Reliquary - Douglas Preston and Lincoln Child


Blurb from the Authors Website

How to write a sequel that could follow Relic, one of the most successful techno-thrillers ever written? That was the problem facing Douglas Preston and Lincoln Child when they agreed to write Reliquary. What setting could top the New York Museum of Natural History?
That was when Preston and Child realized there was only one solution. And that was to follow the Museum Beast itself. And that way led underground. Deep underground...
Hidden beneath Manhattan is a warren of tunnels, sewers, and galleries, mostly forgotten by those who walk the streets above. There lies the ultimate secret of the Museum Beast...

When two grotesquely deformed skeletons are found deep in the mud off the Manhattan shoreline, museum curator Margo Green is called in to aid the investigation. Margo must once again team up with police lieutenant D'Agosta and FBI agent Pendergast, as well as the brilliant Dr. Frock, to try and solve the puzzle. The trail soon leads deep underground, where they will face the awakening of a slumbering nightmare.

My Review

As I’m sure you can tell from the blurb this book is a sequel to Relic and the second book in a series of books involving Special Agent Prendergast.

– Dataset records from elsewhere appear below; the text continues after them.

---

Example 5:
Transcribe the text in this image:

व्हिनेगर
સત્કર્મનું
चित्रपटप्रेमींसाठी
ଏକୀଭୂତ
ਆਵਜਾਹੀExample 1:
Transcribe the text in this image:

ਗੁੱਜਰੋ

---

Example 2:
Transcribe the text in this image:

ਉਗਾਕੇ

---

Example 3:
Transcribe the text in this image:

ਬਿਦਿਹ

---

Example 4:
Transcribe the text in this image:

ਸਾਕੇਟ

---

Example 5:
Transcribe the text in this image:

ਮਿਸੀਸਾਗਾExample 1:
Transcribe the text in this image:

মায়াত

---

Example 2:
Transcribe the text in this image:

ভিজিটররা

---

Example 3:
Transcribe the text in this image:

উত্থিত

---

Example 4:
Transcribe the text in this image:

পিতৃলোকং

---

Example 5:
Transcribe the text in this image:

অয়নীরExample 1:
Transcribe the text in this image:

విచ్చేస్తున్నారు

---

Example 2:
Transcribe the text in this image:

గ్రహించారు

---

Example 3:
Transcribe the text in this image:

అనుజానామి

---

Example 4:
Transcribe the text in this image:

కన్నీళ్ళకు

I enjoyed this book almost as much as the first one. My only quibble with this was the beginning was just a little slow. It took me almost a week to get through the first 1/3 of the book and then 2 days to finish it. In Relic there was plenty of suspense beginning to end. In Reliquary the first 150 pages is made up all most entirely of investigations by police officers, political bickering, scientific experiments and lots remembering going on. There were only a couple of scenes with the monster(s) and these were usually only 1 or 2 pages long. Once this book got going though holy moly was it a quick read.

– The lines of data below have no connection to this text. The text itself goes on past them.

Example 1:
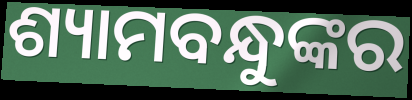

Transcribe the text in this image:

ଶ୍ୟାମବନ୍ଧୁଙ୍କର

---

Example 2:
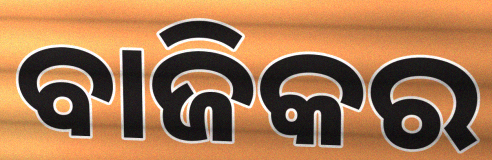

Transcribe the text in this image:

ବାଜିକର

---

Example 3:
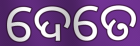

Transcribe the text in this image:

ଦେତେ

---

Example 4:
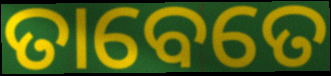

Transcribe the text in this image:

ତାବେତେ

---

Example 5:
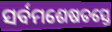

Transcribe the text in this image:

ସର୍ବମଶେଷତସ୍ତେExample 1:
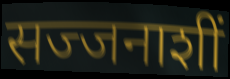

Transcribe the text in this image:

सज्जनाशीं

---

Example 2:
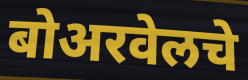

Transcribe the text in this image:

बोअरवेलचे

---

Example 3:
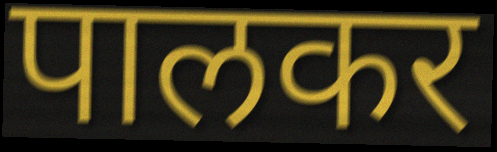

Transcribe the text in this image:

पालकर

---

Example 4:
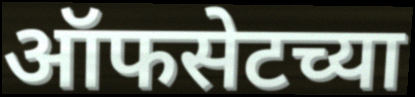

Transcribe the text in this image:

ऑफसेटच्या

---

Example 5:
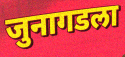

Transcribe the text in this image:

जुनागडलाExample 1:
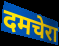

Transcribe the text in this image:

दमचेरा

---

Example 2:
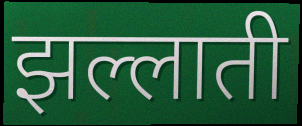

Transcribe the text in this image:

झल्लाती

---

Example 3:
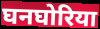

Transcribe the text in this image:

घनघोरिया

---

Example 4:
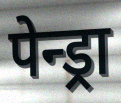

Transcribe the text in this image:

पेन्ड्रा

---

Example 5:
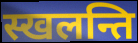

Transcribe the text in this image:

स्खलन्ति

One of the main reasons I liked the first book so much was the characters and this book was no different. A lot of the time with thriller/suspense type novels so much effort is spent on the action that I find the characters lacking. Not so with Preston and Child. These are really good, well written characters. They are all multi layered and well developed and you find yourself really caring about the good guys and rooting for the bad guys to get their just desserts. Even the characters who are only present for a small part of the story are wonderfully drawn.

Agent Prendergast is still my favourite character out of the books and I was disappointed that he didn’t have a larger part to play in it.

The style of this book really works for me as well. For the most part (there are some exceptions) the book is divided up into fairly big chapters and each chapter is a different character in a different place and the endings are almost always left on a cliffhanger. I find cliffhangers effective anyways but you when you have to get through three or four chapters with different characters all being with cliffhangers before you can find out what happened in the first chapter you read… well it makes it very difficult to put down the book and finally get to sleep! Unless of course the battery in your book light dies and your too freaked out to go downstairs and find a new one J.

Overall if you liked the first book you will most likely enjoy this one as well. If you haven’t read the first one I would definitely start there. They do go over a lot of the info from the first book in the second so you wouldn’t be totally lost but I think you would lose a lot of what makes these characters so special.